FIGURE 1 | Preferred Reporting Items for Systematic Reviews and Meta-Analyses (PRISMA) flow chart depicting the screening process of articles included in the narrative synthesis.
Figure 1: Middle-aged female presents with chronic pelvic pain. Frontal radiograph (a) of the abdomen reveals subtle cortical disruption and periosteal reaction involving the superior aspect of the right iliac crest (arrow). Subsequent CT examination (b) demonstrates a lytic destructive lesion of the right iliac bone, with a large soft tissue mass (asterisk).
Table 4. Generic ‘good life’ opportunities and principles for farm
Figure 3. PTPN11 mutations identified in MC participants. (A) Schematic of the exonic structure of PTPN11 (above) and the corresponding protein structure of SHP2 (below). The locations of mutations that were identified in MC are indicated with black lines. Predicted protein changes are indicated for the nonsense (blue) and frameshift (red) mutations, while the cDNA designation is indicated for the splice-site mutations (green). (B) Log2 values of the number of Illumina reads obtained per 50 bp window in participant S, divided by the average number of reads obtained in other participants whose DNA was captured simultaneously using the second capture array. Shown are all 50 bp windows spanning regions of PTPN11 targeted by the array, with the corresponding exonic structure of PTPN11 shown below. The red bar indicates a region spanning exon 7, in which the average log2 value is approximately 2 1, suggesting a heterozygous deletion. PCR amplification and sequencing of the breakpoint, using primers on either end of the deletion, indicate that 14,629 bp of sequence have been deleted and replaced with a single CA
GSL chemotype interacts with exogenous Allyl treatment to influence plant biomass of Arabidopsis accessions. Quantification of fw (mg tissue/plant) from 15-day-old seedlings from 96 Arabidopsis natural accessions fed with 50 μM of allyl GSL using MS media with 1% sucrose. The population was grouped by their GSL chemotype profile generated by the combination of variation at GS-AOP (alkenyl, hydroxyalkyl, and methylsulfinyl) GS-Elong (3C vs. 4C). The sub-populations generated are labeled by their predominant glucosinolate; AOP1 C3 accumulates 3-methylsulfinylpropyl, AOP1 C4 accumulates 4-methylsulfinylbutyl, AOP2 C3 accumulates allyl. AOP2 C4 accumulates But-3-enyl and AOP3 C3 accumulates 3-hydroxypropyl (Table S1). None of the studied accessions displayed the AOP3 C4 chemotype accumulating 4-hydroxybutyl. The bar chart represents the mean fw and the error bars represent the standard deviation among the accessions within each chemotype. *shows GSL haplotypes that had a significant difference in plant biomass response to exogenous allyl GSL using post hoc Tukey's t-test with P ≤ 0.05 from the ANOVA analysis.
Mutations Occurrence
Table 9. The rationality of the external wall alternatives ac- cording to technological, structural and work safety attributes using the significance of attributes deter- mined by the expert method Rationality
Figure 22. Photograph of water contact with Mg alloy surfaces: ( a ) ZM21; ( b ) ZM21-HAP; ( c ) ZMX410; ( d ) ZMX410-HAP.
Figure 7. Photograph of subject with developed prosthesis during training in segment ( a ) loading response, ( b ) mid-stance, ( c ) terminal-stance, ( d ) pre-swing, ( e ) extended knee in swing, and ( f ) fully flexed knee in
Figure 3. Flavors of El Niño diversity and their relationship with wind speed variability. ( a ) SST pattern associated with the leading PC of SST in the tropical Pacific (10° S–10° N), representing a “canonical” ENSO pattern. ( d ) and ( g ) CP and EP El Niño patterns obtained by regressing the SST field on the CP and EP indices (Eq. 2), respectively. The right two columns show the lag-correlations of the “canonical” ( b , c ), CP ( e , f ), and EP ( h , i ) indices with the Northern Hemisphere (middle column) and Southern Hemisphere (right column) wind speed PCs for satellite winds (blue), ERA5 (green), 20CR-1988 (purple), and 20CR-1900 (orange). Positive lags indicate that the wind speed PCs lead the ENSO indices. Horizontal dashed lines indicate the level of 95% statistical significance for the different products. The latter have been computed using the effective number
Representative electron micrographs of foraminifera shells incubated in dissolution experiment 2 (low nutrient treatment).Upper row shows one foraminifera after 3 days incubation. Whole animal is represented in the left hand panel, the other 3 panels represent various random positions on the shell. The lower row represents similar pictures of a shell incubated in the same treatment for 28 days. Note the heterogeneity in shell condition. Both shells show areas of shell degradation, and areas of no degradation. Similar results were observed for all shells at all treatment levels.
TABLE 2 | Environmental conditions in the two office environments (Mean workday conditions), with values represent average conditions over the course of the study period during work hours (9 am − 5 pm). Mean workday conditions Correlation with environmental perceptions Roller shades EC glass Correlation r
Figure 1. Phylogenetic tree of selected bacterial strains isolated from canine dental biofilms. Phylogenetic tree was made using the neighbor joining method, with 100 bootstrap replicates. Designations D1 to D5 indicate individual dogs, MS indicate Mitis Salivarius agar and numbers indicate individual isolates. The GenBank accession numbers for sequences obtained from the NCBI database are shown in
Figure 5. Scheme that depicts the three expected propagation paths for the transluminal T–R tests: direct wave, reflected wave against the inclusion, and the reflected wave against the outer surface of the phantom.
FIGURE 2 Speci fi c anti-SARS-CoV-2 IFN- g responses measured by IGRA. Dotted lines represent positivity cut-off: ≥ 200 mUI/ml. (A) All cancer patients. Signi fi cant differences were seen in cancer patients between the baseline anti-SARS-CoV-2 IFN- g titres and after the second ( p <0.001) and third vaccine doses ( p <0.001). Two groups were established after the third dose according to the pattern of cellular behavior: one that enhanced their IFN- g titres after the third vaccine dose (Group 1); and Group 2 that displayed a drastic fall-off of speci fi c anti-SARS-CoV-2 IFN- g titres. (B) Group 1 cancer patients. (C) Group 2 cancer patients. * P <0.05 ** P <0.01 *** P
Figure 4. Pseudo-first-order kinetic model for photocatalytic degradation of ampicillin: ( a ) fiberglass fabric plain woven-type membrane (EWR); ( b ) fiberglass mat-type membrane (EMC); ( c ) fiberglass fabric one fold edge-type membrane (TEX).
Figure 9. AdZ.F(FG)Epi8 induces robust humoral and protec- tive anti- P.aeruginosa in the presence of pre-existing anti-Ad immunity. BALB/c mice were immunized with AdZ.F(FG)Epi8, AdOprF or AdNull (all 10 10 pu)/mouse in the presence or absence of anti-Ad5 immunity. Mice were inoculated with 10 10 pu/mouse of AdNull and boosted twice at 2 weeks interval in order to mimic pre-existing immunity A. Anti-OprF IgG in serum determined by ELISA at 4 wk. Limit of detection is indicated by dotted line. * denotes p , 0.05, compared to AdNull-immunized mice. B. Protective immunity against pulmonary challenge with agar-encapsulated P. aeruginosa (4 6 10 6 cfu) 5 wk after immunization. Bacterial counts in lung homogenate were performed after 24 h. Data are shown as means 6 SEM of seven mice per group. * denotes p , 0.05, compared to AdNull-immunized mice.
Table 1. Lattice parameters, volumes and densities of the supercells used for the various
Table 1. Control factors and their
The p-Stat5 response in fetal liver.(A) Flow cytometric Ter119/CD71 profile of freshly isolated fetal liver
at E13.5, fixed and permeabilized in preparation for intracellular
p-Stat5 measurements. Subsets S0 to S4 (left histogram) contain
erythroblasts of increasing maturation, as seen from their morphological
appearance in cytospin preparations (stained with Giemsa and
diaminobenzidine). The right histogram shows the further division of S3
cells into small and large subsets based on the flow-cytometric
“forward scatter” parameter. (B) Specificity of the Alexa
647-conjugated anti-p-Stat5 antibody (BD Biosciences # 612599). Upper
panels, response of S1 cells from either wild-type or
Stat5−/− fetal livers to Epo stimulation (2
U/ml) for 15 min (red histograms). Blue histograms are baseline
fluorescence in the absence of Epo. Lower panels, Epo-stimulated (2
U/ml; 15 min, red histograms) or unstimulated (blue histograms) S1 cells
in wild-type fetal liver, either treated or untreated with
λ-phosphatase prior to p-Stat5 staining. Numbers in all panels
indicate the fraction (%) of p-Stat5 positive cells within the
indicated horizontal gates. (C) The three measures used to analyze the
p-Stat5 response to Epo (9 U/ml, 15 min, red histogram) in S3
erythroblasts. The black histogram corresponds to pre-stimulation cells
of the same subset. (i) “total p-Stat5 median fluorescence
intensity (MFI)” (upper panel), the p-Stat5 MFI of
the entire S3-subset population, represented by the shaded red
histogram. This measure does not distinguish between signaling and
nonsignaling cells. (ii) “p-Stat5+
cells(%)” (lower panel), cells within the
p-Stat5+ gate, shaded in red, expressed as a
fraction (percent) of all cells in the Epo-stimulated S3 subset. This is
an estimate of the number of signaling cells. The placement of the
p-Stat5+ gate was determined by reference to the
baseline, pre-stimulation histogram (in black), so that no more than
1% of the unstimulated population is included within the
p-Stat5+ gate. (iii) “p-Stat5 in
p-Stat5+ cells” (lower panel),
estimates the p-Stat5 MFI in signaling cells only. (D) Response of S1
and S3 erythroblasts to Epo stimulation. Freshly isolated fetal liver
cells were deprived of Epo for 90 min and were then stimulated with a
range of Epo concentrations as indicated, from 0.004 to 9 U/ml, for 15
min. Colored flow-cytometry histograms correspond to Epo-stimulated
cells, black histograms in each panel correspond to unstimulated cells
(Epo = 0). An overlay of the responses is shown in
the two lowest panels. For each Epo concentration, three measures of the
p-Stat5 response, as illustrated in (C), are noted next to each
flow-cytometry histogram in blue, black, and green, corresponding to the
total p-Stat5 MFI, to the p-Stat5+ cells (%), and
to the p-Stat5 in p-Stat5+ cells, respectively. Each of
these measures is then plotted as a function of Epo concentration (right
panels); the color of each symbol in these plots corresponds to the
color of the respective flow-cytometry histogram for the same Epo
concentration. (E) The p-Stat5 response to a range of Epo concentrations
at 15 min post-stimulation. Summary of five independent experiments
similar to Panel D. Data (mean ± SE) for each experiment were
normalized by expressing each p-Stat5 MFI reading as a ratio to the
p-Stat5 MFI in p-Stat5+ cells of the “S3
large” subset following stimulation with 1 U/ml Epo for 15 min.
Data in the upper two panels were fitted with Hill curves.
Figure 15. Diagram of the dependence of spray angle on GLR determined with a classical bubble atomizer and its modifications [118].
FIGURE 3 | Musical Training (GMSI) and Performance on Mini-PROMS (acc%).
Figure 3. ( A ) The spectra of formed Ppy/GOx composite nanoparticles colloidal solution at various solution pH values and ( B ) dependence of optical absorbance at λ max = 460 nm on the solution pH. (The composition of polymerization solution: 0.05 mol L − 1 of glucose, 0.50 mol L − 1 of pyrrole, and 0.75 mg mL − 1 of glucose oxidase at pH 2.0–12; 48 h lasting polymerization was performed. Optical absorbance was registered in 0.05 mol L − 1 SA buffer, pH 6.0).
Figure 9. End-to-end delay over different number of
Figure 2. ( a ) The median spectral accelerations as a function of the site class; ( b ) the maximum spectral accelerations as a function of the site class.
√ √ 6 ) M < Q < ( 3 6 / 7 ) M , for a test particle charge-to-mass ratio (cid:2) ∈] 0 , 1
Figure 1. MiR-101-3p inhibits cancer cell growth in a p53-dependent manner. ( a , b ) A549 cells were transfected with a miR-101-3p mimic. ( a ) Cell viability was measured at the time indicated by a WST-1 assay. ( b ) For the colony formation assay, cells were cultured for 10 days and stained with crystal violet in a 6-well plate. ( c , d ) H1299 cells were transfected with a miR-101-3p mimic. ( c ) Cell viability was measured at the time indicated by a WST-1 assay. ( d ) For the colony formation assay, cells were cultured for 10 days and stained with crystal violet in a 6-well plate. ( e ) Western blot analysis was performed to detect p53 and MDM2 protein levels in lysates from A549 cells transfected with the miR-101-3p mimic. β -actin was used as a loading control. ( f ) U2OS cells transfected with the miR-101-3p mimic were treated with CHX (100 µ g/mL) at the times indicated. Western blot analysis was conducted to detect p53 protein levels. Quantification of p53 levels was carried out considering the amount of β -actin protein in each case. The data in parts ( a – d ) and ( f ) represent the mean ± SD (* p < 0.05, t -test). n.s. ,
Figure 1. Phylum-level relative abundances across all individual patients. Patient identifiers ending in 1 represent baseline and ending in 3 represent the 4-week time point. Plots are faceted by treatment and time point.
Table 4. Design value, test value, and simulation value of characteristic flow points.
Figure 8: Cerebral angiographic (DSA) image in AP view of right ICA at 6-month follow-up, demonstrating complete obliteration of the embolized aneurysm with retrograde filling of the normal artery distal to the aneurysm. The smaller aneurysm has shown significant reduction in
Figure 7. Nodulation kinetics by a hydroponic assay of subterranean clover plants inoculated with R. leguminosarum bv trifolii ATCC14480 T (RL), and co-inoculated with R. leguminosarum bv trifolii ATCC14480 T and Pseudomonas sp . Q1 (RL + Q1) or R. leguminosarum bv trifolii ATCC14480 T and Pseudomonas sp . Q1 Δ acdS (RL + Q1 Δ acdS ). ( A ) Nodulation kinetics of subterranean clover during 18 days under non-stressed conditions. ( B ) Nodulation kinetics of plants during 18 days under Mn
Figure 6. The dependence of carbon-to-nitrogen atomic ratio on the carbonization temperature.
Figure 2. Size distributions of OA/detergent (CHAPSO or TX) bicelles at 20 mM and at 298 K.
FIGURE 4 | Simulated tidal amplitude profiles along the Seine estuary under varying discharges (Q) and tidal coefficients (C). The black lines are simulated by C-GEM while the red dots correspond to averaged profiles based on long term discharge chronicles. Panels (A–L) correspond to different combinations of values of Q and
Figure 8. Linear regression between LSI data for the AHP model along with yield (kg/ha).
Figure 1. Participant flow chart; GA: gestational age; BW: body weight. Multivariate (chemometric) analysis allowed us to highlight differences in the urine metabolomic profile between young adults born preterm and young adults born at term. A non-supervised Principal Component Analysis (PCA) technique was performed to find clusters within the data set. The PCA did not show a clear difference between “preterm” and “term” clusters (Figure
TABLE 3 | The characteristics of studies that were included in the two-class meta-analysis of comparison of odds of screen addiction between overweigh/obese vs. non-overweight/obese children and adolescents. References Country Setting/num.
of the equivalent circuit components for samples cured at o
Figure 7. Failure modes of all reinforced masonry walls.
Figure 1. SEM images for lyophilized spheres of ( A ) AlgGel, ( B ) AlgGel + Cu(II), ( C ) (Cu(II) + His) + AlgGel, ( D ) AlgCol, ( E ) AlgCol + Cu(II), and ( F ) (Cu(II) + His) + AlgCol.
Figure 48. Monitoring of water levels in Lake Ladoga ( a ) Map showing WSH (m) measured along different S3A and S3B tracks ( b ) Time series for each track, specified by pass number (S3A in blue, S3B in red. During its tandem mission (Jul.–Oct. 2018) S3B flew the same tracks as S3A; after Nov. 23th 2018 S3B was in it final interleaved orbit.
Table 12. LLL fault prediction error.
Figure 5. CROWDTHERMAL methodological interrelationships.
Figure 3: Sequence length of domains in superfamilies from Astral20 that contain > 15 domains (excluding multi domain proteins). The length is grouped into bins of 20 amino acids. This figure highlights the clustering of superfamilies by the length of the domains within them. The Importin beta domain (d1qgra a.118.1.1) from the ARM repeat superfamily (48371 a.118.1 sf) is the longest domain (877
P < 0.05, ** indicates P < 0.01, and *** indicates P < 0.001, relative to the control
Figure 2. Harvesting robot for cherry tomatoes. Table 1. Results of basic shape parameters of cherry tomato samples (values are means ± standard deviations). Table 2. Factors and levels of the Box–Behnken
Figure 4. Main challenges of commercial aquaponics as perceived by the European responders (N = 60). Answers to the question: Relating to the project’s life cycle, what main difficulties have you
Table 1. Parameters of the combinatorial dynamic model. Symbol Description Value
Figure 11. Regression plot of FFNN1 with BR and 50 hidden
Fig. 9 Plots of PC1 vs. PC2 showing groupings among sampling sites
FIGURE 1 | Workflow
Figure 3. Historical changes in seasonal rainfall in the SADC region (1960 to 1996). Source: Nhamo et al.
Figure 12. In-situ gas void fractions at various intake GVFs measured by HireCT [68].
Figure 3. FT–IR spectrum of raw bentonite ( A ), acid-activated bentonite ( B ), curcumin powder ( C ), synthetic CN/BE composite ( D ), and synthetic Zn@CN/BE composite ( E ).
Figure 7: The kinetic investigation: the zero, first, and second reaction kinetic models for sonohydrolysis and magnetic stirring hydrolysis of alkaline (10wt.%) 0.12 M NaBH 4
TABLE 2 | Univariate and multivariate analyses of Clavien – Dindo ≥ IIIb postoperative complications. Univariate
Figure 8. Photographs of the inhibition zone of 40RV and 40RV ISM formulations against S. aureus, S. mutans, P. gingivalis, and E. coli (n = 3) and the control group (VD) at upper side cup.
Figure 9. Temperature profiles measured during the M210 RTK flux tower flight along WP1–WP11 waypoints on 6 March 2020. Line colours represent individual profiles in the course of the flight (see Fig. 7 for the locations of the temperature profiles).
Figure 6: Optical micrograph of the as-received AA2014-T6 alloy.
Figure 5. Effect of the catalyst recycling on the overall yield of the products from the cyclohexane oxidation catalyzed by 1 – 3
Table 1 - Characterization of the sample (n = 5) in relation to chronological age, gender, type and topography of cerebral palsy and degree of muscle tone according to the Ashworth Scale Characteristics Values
==================================================
= TASK ITEM =
Gather all lines of the records that include the word "course".

= YOUR SOLUTION =
TABLE 2 | Environmental conditions in the two office environments (Mean workday conditions), with values represent average conditions over the course of the study period during work hours (9 am − 5 pm). Mean workday conditions Correlation with environmental perceptions Roller shades EC glass Correlation r
Figure 9. Temperature profiles measured during the M210 RTK flux tower flight along WP1–WP11 waypoints on 6 March 2020. Line colours represent individual profiles in the course of the flight (see Fig. 7 for the locations of the temperature profiles).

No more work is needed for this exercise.